Well, it’s been a long while since we heard something from Trident. It is about its graphics chips in the first place. As you remember, the last new product from Trident was Blade XP, which dates back to last May (to be more exact, April 2000). However, Trident couldn’t remain silent for ever. Today the company announced that they were starting the trial production of Blade XP4 chip intended for mobile PCs. And its specifications look quite impressive, we should say:
- 0.13micron manufacturing technology;
- 250MHz chip frequency;
- 3W maximum power consumption;
- 4 rendering pipelines with 2 TMUs on each;
- Around 30 million transistors (which is very little for today);
- 128bit memory bus;
- DDR SDRAM support;
- Up to 666MHz memory working frequency;
- AGP 4x or PCI 2.2 interface;
- Hardware support of DirectX 8.1 (BrightPixel technology);
- DVI, CRT and TV-Out support;
- 2048x1536 maximum resolution;
- 1024x768 maximum TV-Out resolution;
- Hardware support of DirectX VA with Motion Compensation (MC) and IDCT (Inverse Discrete Cosine Transform).

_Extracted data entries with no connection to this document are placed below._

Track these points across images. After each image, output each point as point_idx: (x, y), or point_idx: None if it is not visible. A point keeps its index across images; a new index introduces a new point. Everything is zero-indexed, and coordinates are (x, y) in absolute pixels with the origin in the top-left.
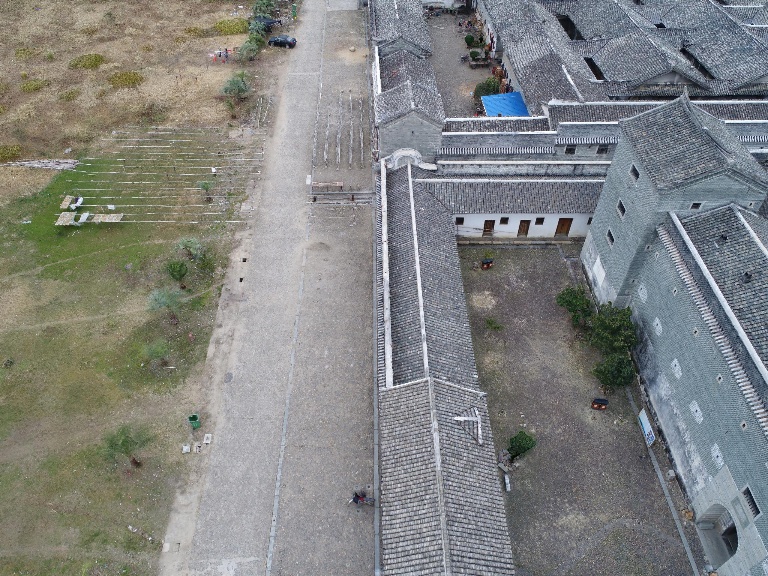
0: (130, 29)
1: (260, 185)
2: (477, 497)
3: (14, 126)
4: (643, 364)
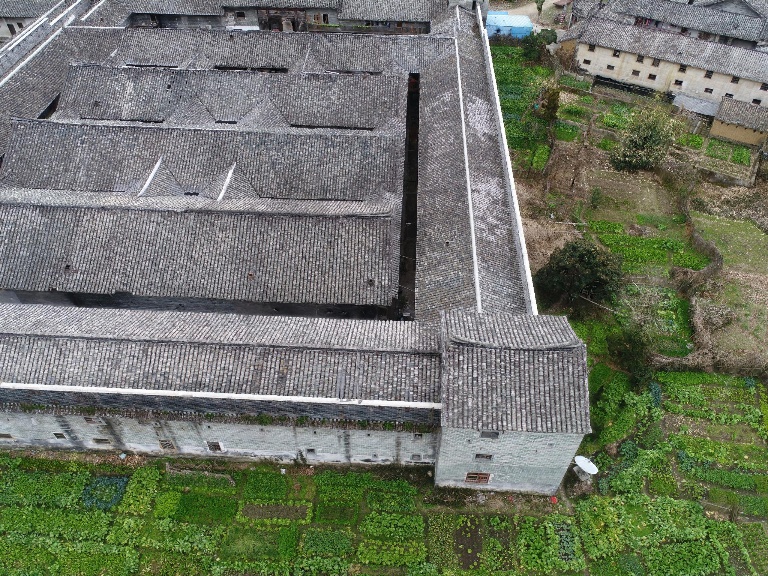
0: None
1: None
2: None
3: None
4: None
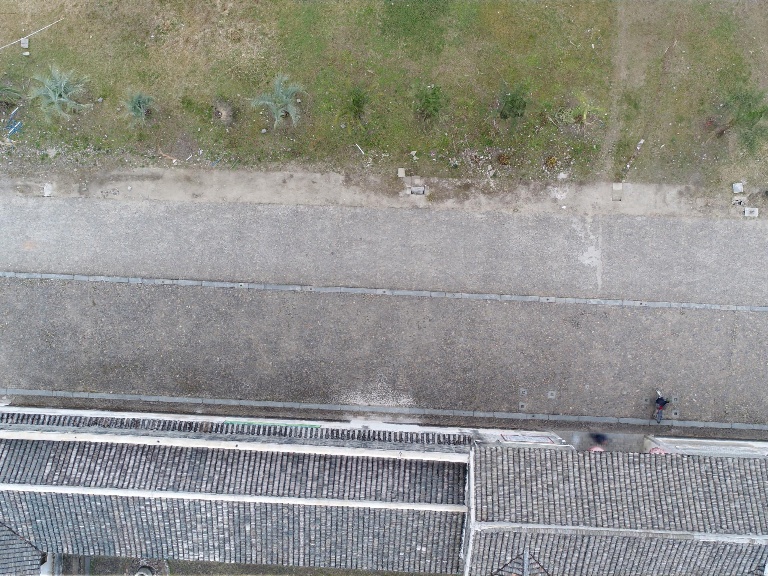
0: None
1: None
2: (656, 572)
3: None
4: None
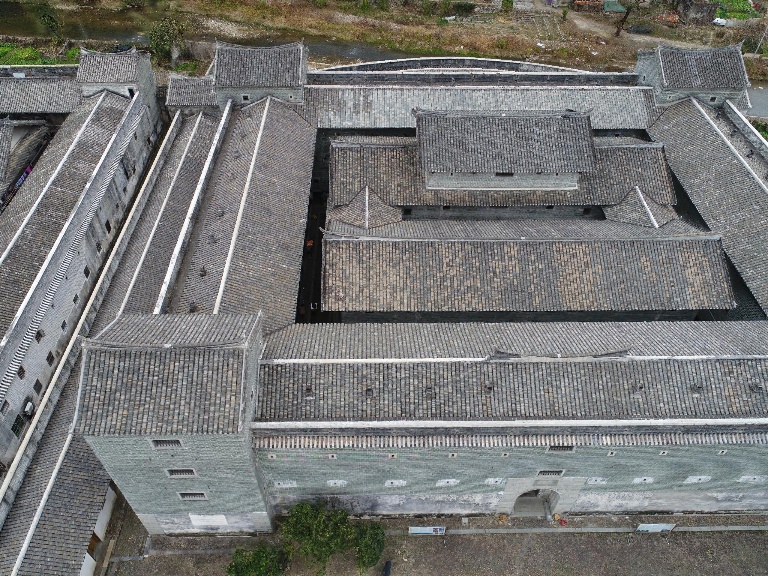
0: None
1: None
2: None
3: None
4: (348, 509)
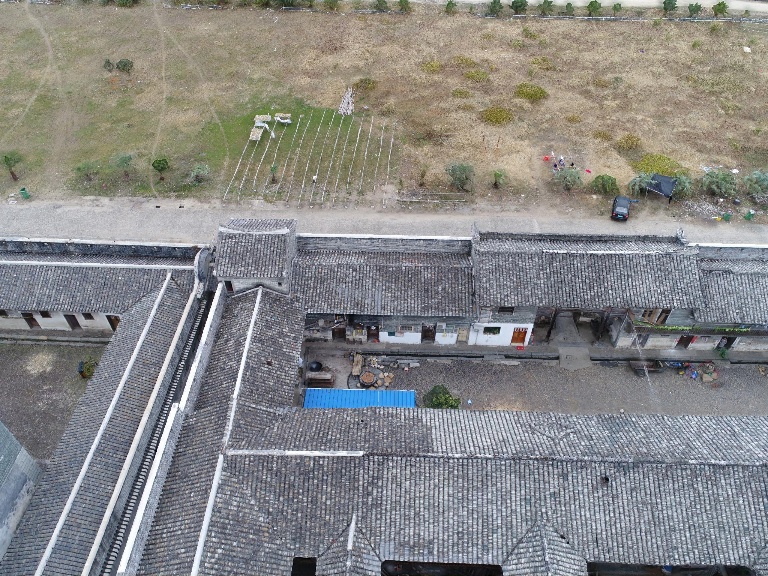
0: (613, 102)
1: (289, 208)
2: None
3: (408, 80)
4: None
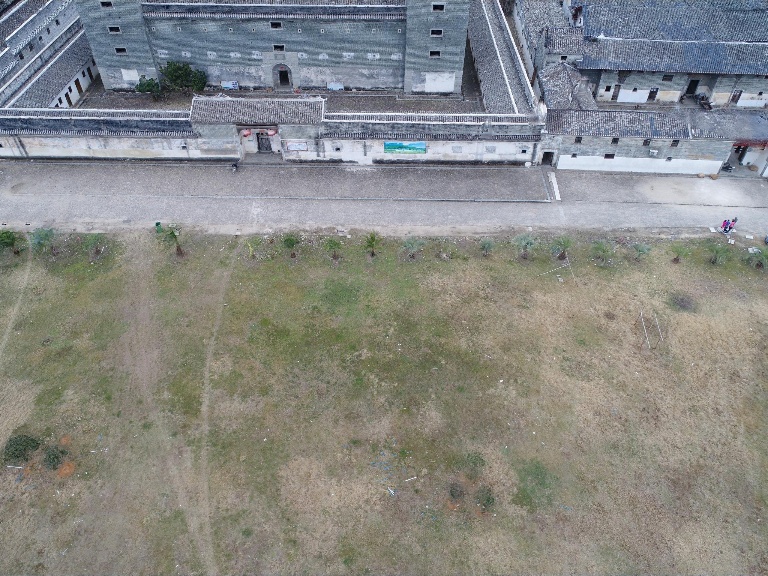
0: None
1: None
2: None
3: None
4: None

As you may notice, these specifications look even more attractive than those of the desktop Xabre chips (SiS330, see
this news story), take for instance, full hardware support of DirectX 8.1. However, these are just paper specs now, and we don’t know if they really reflect the actual state of things. All in all, the most impressive XP4 feature is its low power consumption. It is a really great advantage for the mobile market. XP4 will be produced by UMC, which means that the recent news story about their 0.13micron production lines ready to go into operation is true.
The chip costs $39.95 for wholesale quantities. Also it can be shipped together with MCM (multi-chip-module) containing 16MB (XP4m16) or 32MB (XP4m32) of frame buffer memory. These modules cost $49.95 and $57.95 respectively. Unfortunately, Trident doesn’t report the shipping schedule for the new product. Bearing in mind Trident’s traditional slowness, this event is very unlikely to happen in the near future.
By the way, we wonder if Trident has already registered XP4 abbreviation as a trade mark? As SiS Company is selling its "illegally born" SiS645 chipsets this way avoiding some license fees.